Partire dalla sostenibilità per raggiungere gli obiettivi dell’Agenda 2030

In sala auditorium al Palazzo del Governatore a Parma e in videoconferenza con il teatro comunale di Bologna e con le altre città metropolitane, si è tenuto l’evento “Piazze della sostenibilità”. L’evento è inserito all’interno del Festival sullo sviluppo sostenibile che a Parma è tra il 25 e il 27 maggio, in una tre giorni ricca di eventi che rendono Parma la capitale nazionale di questo festival che ha come scopo informare e rendere partecipe la gente agli obiettivi dell’agenda 2030 firmata a Parigi nel 2015 da tutti gli stati membri dell’Onu.

In questa conferenza hanno preso parola il sindaco di Parma Federico Pizzarotti, l’organizzatore di questo festival, il professore Alessio Malcevschi e il professore in tecnica e pianificazione urbanistica dell’Università di Parma Michele Zazzi, che ha assunto il ruolo di moderatore.

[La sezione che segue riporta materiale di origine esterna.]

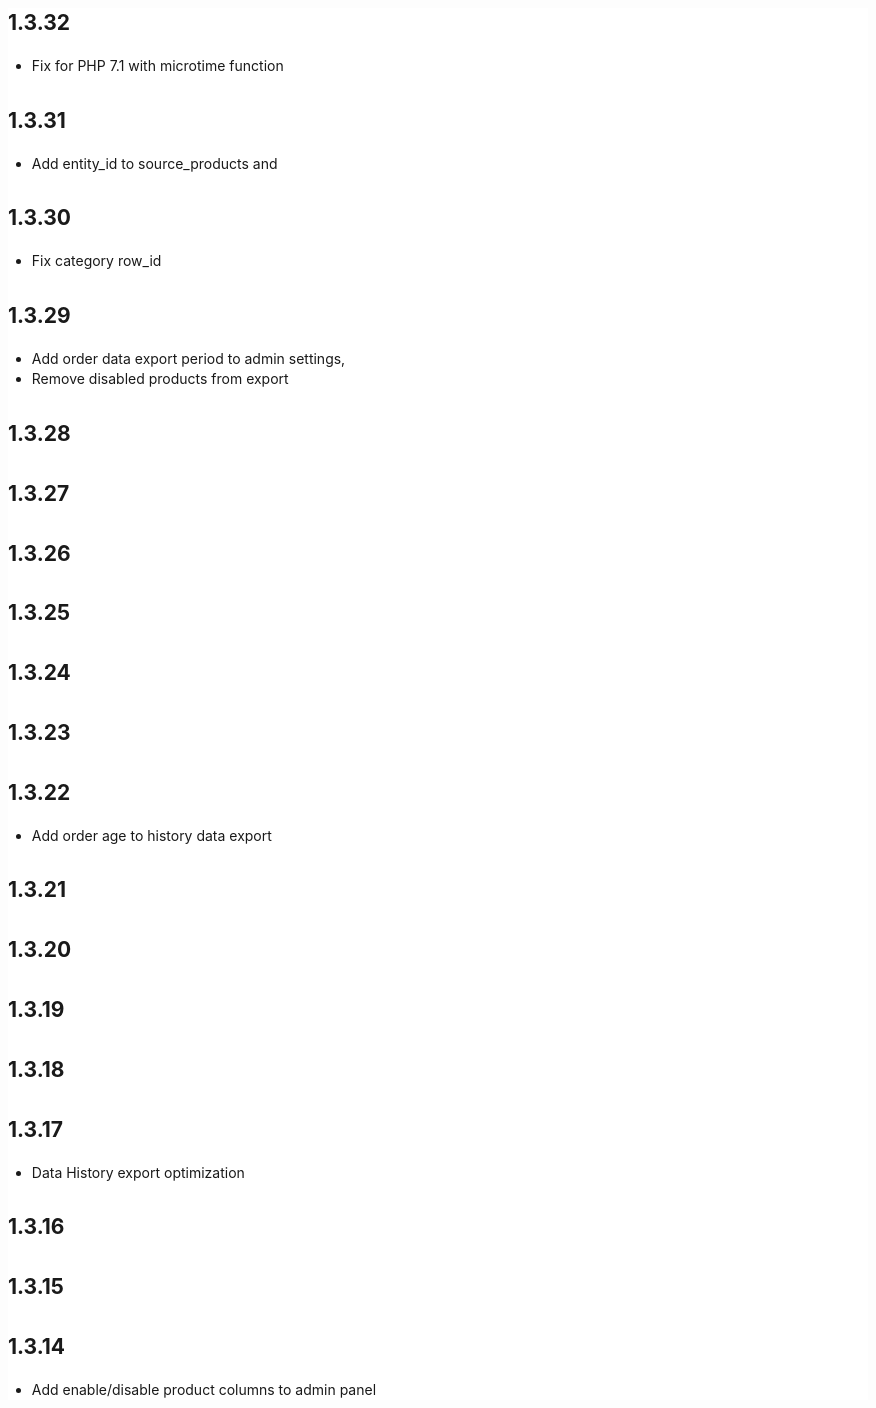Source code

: ## 1.3.32
-  Fix for PHP 7.1 with microtime function

## 1.3.31
- Add entity_id to source_products and 

## 1.3.30
- Fix category row_id

## 1.3.29
- Add order data export period to admin settings, 
- Remove disabled products from export

## 1.3.28
## 1.3.27
## 1.3.26
## 1.3.25
## 1.3.24
## 1.3.23
## 1.3.22
- Add order age to history data export 

## 1.3.21
## 1.3.20
## 1.3.19
## 1.3.18
## 1.3.17
-  Data History export optimization

## 1.3.16
## 1.3.15
## 1.3.14
- Add enable/disable product columns  to admin panel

Il sindaco Pizzarotti ha posto l’attenzione sulla relazione che deve avere Parma con tutte le altre città metropolitane, le città infatti devono essere le prime a sperimentare il tema della sostenibilità e quindi sono le protagoniste di questo percorso . Tuttavia non ci possono essere piani di sviluppo solamente per una singola città perché ci sono zone differenti  e non tutte sono avanti nel percorso sulla sostenibilità. <<”Arrivo da un comune che ha la differenziata al 5%”>> afferma Pizzarotti, quindi ci devono essere dei parametri all’interno dei quali tutte le città possono muoversi alla stessa velocità. Per il sindaco c’è la necessita di costruire un’agenda unica per perseguire gli obiettivi tutti insieme  ma devono esserci anche delle punizioni in modo da incentivare la singola amministrazione a seguire un sistema di sviluppo sostenibile.

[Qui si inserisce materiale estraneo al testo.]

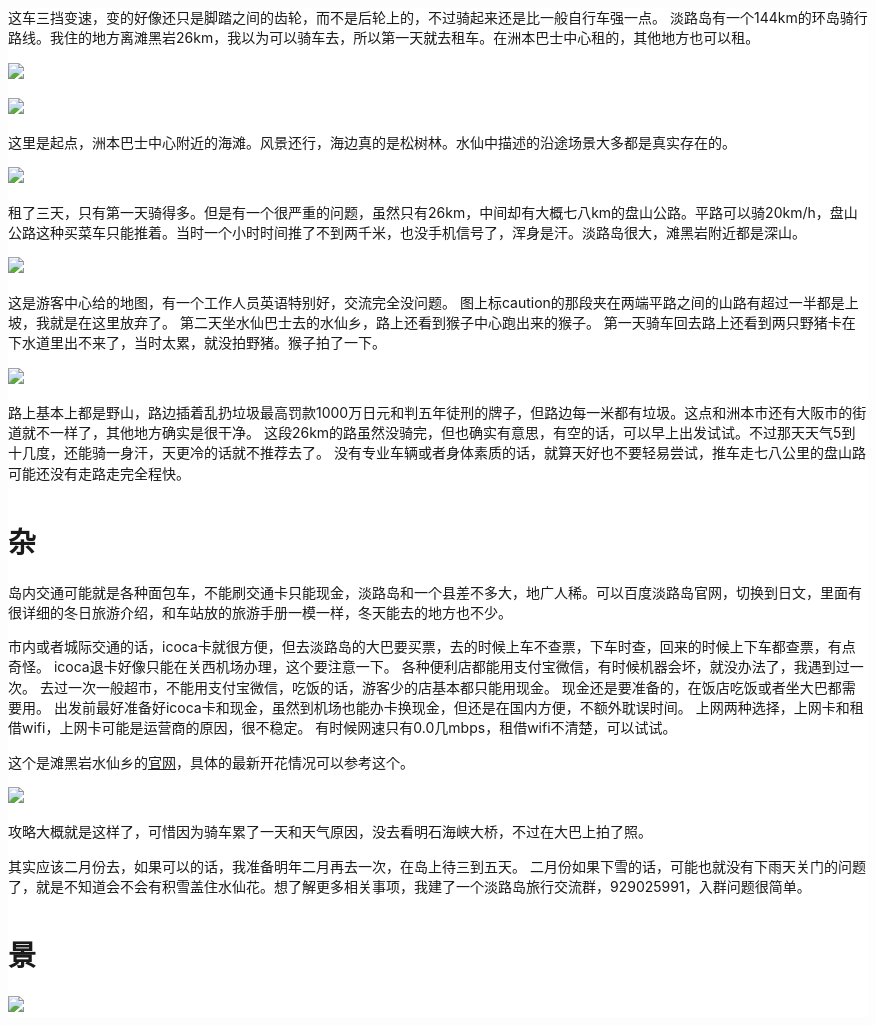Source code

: 这车三挡变速，变的好像还只是脚踏之间的齿轮，而不是后轮上的，不过骑起来还是比一般自行车强一点。
淡路岛有一个144km的环岛骑行路线。我住的地方离滩黑岩26km，我以为可以骑车去，所以第一天就去租车。在洲本巴士中心租的，其他地方也可以租。

![](../images/beach1.jpg)

![](../images/beach2.jpg)

这里是起点，洲本巴士中心附近的海滩。风景还行，海边真的是松树林。水仙中描述的沿途场景大多都是真实存在的。

![](../images/lost.jpg)

租了三天，只有第一天骑得多。但是有一个很严重的问题，虽然只有26km，中间却有大概七八km的盘山公路。平路可以骑20km/h，盘山公路这种买菜车只能推着。当时一个小时时间推了不到两千米，也没手机信号了，浑身是汗。淡路岛很大，滩黑岩附近都是深山。

![](../images/bikeMap.jpg)

这是游客中心给的地图，有一个工作人员英语特别好，交流完全没问题。
图上标caution的那段夹在两端平路之间的山路有超过一半都是上坡，我就是在这里放弃了。
第二天坐水仙巴士去的水仙乡，路上还看到猴子中心跑出来的猴子。 第一天骑车回去路上还看到两只野猪卡在下水道里出不来了，当时太累，就没拍野猪。猴子拍了一下。

![](../images/monkey.jpg)

路上基本上都是野山，路边插着乱扔垃圾最高罚款1000万日元和判五年徒刑的牌子，但路边每一米都有垃圾。这点和洲本市还有大阪市的街道就不一样了，其他地方确实是很干净。
这段26km的路虽然没骑完，但也确实有意思，有空的话，可以早上出发试试。不过那天天气5到十几度，还能骑一身汗，天更冷的话就不推荐去了。
没有专业车辆或者身体素质的话，就算天好也不要轻易尝试，推车走七八公里的盘山路可能还没有走路走完全程快。

# 杂

岛内交通可能就是各种面包车，不能刷交通卡只能现金，淡路岛和一个县差不多大，地广人稀。可以百度淡路岛官网，切换到日文，里面有很详细的冬日旅游介绍，和车站放的旅游手册一模一样，冬天能去的地方也不少。

市内或者城际交通的话，icoca卡就很方便，但去淡路岛的大巴要买票，去的时候上车不查票，下车时查，回来的时候上下车都查票，有点奇怪。
icoca退卡好像只能在关西机场办理，这个要注意一下。
各种便利店都能用支付宝微信，有时候机器会坏，就没办法了，我遇到过一次。
去过一次一般超市，不能用支付宝微信，吃饭的话，游客少的店基本都只能用现金。
现金还是要准备的，在饭店吃饭或者坐大巴都需要用。
出发前最好准备好icoca卡和现金，虽然到机场也能办卡换现金，但还是在国内方便，不额外耽误时间。
上网两种选择，上网卡和租借wifi，上网卡可能是运营商的原因，很不稳定。 有时候网速只有0.0几mbps，租借wifi不清楚，可以试试。

这个是滩黑岩水仙乡的[官网](http://www.city.minamiawaji.hyogo.jp.t.ct.hp.transer.com/site/suisenkyou/)，具体的最新开花情况可以参考这个。

![](../images/Akashi.jpg)

攻略大概就是这样了，可惜因为骑车累了一天和天气原因，没去看明石海峡大桥，不过在大巴上拍了照。

其实应该二月份去，如果可以的话，我准备明年二月再去一次，在岛上待三到五天。
二月份如果下雪的话，可能也就没有下雨天关门的问题了，就是不知道会不会有积雪盖住水仙花。想了解更多相关事项，我建了一个淡路岛旅行交流群，929025991，入群问题很简单。

# 景

![](../images/Narcissus1.jpg )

Per Pizzarotti infatti i grandi cambiamenti partono dalle amministrazioni più illuminate, che riescono a portare a termine operazioni per cercare di rendere determinate azioni più difficili per il cittadino e fare in modo che esso prenda altre iniziative per soddisfare la sua esigenza, per esempio nell’ambito della mobilità ci sono delle politiche per disincentivare l’utilizzo dell’auto e utilizzare i mezzi pubblici o mezzi personali ecosostenibili. Questi tipi di politica devono essere condivisi a livello nazionale.

I Brevi interventi del professor Zazzi e del professor Malcevschi consistono sostanzialmente nel ruolo importante dell’Università di Parma in materia di sostenibilità, infatti il prossimo anno sarà aperto un corso triennale in “Architettura, rigenerazione e sostenibilità” seguito da un corso di laurea magistrale in “Architettura e città sostenibili” e questo è un grande segnale dell’università in quanto tutti devono essere consapevoli e nessuno deve essere lasciato indietro.

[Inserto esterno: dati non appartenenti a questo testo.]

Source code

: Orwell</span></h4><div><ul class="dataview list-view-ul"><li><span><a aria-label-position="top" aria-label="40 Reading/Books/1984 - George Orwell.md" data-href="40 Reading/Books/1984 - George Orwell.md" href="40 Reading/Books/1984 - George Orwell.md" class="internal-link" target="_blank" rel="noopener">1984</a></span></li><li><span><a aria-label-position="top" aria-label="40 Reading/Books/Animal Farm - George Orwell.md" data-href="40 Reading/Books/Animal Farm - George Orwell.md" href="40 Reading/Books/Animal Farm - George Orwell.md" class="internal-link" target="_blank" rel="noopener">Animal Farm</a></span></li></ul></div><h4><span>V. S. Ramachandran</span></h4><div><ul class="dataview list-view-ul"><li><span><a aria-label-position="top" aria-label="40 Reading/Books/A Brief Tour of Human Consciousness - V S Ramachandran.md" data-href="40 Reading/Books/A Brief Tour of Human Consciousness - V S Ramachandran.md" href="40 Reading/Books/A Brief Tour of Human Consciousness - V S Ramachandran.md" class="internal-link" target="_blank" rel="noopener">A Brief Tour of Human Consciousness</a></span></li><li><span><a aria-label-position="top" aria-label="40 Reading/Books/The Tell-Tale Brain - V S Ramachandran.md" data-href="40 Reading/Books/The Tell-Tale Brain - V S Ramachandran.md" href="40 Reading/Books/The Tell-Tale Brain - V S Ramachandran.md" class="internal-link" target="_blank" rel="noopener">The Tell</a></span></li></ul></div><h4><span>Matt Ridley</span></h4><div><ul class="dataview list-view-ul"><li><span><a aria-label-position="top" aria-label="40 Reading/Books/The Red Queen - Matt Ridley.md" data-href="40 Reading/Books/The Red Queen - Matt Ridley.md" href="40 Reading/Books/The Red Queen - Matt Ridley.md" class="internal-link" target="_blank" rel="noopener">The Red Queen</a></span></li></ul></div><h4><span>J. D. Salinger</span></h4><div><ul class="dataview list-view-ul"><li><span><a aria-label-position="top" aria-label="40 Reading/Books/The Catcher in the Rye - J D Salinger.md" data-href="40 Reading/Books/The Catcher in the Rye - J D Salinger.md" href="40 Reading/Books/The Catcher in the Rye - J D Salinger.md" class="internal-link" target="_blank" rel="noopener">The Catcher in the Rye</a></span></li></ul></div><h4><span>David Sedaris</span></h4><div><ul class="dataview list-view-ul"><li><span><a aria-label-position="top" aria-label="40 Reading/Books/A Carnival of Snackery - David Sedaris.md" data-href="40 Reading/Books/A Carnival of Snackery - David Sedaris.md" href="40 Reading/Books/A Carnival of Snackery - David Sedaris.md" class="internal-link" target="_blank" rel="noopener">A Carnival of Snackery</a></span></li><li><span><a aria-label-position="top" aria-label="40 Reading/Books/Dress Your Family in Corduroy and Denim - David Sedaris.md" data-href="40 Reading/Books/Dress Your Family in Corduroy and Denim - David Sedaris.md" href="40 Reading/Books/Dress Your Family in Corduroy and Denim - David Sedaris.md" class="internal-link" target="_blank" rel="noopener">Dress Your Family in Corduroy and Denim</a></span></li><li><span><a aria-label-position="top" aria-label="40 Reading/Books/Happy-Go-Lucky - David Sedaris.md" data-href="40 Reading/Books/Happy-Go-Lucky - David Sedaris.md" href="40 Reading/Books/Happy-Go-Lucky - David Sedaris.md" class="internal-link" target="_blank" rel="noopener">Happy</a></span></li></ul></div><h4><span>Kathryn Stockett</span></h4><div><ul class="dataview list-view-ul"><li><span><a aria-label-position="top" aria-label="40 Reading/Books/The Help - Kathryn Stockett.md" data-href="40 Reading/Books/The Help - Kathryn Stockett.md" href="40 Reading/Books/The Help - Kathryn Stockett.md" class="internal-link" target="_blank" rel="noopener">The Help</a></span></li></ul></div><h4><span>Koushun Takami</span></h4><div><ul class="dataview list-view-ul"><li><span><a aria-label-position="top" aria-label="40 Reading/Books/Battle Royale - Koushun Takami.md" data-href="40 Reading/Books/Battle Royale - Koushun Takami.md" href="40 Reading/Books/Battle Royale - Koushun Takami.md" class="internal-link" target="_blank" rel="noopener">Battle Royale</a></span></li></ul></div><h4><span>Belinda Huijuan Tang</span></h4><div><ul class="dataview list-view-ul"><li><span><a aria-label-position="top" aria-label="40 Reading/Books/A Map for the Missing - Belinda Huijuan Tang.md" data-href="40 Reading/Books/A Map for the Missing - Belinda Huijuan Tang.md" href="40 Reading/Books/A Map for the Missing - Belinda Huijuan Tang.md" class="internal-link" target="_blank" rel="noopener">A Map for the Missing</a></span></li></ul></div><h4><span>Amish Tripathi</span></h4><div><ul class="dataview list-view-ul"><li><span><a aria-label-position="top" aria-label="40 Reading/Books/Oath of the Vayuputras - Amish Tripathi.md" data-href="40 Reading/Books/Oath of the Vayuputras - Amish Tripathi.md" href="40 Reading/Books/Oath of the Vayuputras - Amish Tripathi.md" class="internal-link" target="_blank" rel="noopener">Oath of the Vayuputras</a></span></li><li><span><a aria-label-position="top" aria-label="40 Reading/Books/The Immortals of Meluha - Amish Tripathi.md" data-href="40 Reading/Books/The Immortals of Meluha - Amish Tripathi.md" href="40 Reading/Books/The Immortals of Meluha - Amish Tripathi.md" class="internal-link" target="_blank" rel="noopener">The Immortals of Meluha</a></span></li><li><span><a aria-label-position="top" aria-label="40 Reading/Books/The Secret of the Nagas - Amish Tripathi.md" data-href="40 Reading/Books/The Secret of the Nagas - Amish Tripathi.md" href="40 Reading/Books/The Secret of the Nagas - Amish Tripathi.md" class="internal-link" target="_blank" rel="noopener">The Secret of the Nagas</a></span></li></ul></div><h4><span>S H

Da sottolineare anche l’intervento in collegamento Skype di Laura Cavalli della Fondazione Eni Enrico Mattei che insieme alla SDSN Italia ha presentato una classifica sulle città italiane che stanno maggiormente adottando delle politiche che più si avvicinano agli obiettivi dell’agenda 2030. Trento, Padova e Bologna compongono il podio di questa virtuosa classifica, mentre la città di Parma occupa il settimo posto.

Massimo Angelini, external communication direct presso la Wind, ha trattato del ruolo della tecnologia sulla sostenibilità, per Angelini infatti la sostenibilità può anche diventare un vero e proprio strumento di business in quanto nel prossimo futuro avremo con la linea 5G, non solo una velocissima accessibilità dei dati mobili ma dei servizi importanti come la possibilità di essere assistiti a distanza o la telesorveglianza per la stabilità di edifici pubblici. Tutto questo avverrà tra pochi anni, infatti dallo scorso anno la linea 5G ha avuto inizio in via sperimentale a Milano, L’Aquila, Prato, Bari e Matera.

Ponendo l’attenzione alla sostenibilità si può rendere il pianeta un posto migliore!